# 7900 vs. 9000 left 2X shifter



## havanabama (May 11, 2010)

What's the difference? Crashed, broke left 2X 7900. Found 9000 left 2X on ebay.


----------



## JSWhaler (Nov 25, 2009)

Big differences. Besides shape and feel 10 speed vs 11 speed shifting. The left side ie front shifting will not be smooth as the fd has been redisgned. You will need another 7900 shifter for it to work or upgrade most of your Groupset.


----------



## Cinelli 82220 (Dec 2, 2010)

9000 will have more cable pull because of the longer arm on the front derailleur.


----------



## Lombard (May 8, 2014)

Cinelli 82220 said:


> 9000 will have more cable pull because of the longer arm on the front derailleur.


Yes, cable pull ratios are different. You cannot mix different generations. However, if you don't care about appearance, you can use a 6700 or 5700 shifter.


----------



## nhluhr (Sep 9, 2010)

Lombard said:


> Yes, cable pull ratios are different. You cannot mix different generations. However, if you don't care about appearance, you can use a 6700 or 5700 shifter.

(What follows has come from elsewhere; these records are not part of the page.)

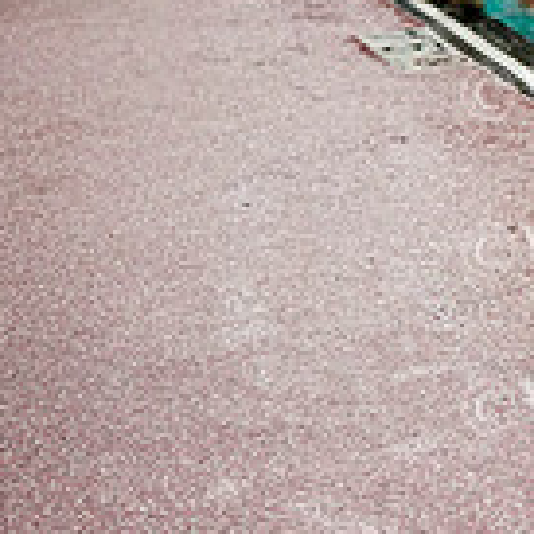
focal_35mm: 169
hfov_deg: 9.7
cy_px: -142
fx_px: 2950
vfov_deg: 10.2
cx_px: 1025
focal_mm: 47
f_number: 2.8
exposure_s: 1/500
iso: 1600
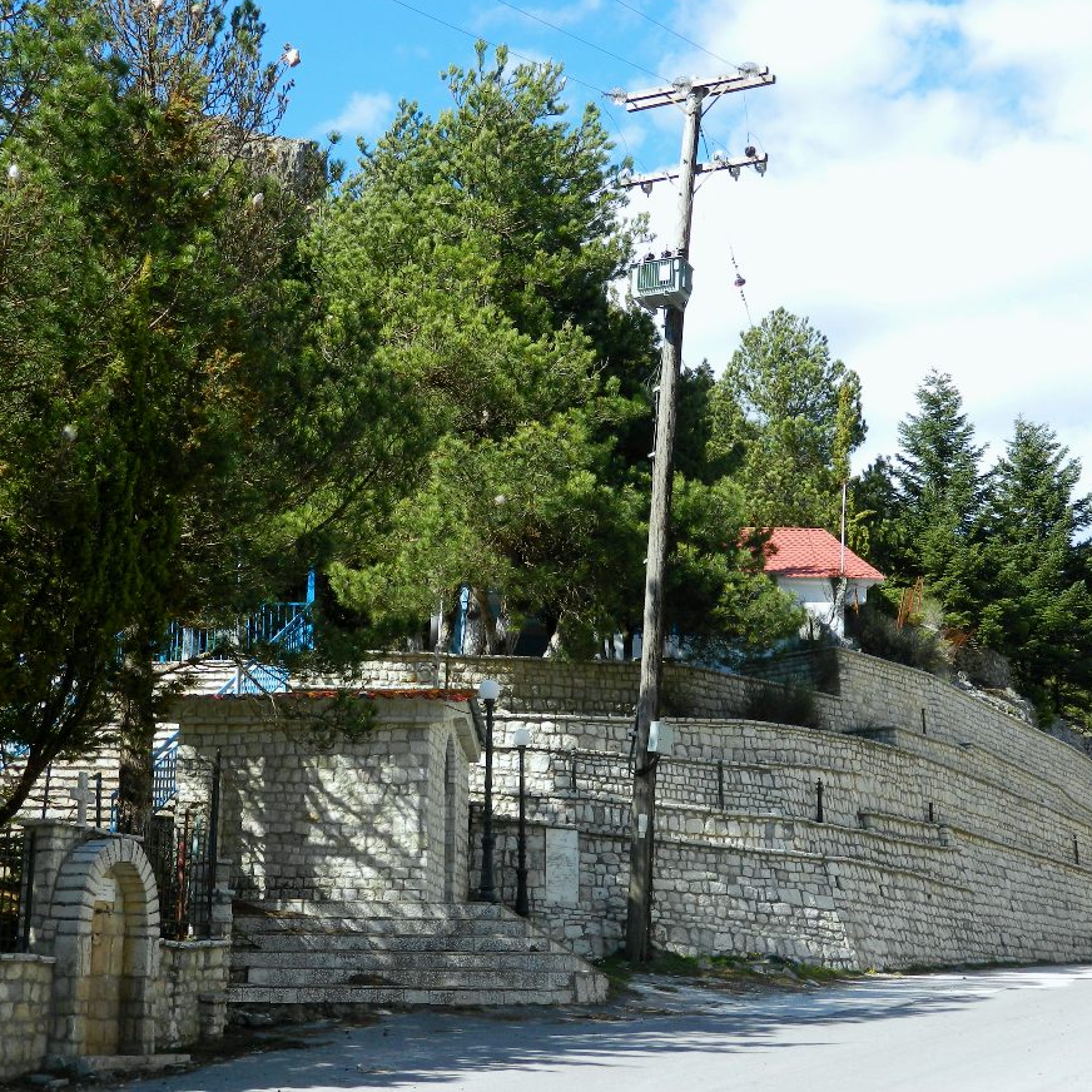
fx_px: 1999
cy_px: 543
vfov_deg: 30.6
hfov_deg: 30.5
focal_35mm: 56
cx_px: 500
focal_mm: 8.4
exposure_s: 1/400
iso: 80
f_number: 3.6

Using a ST-5700 or ST-6700 front shifter on a FD-7900 is not a recommended compatible configuration. http://productinfo.shimano.com/download/?path=pdfs/archive/2012_Compatibility_en.pdf

The 7900 setup is designed to have no big chainring trim position and as a result, using the 5700/6700 shifter with 7900 front derailleur may result in some slight rubbing here and there since its cage is shaped differently. It will work, just not what you'd call 'optimal'.


----------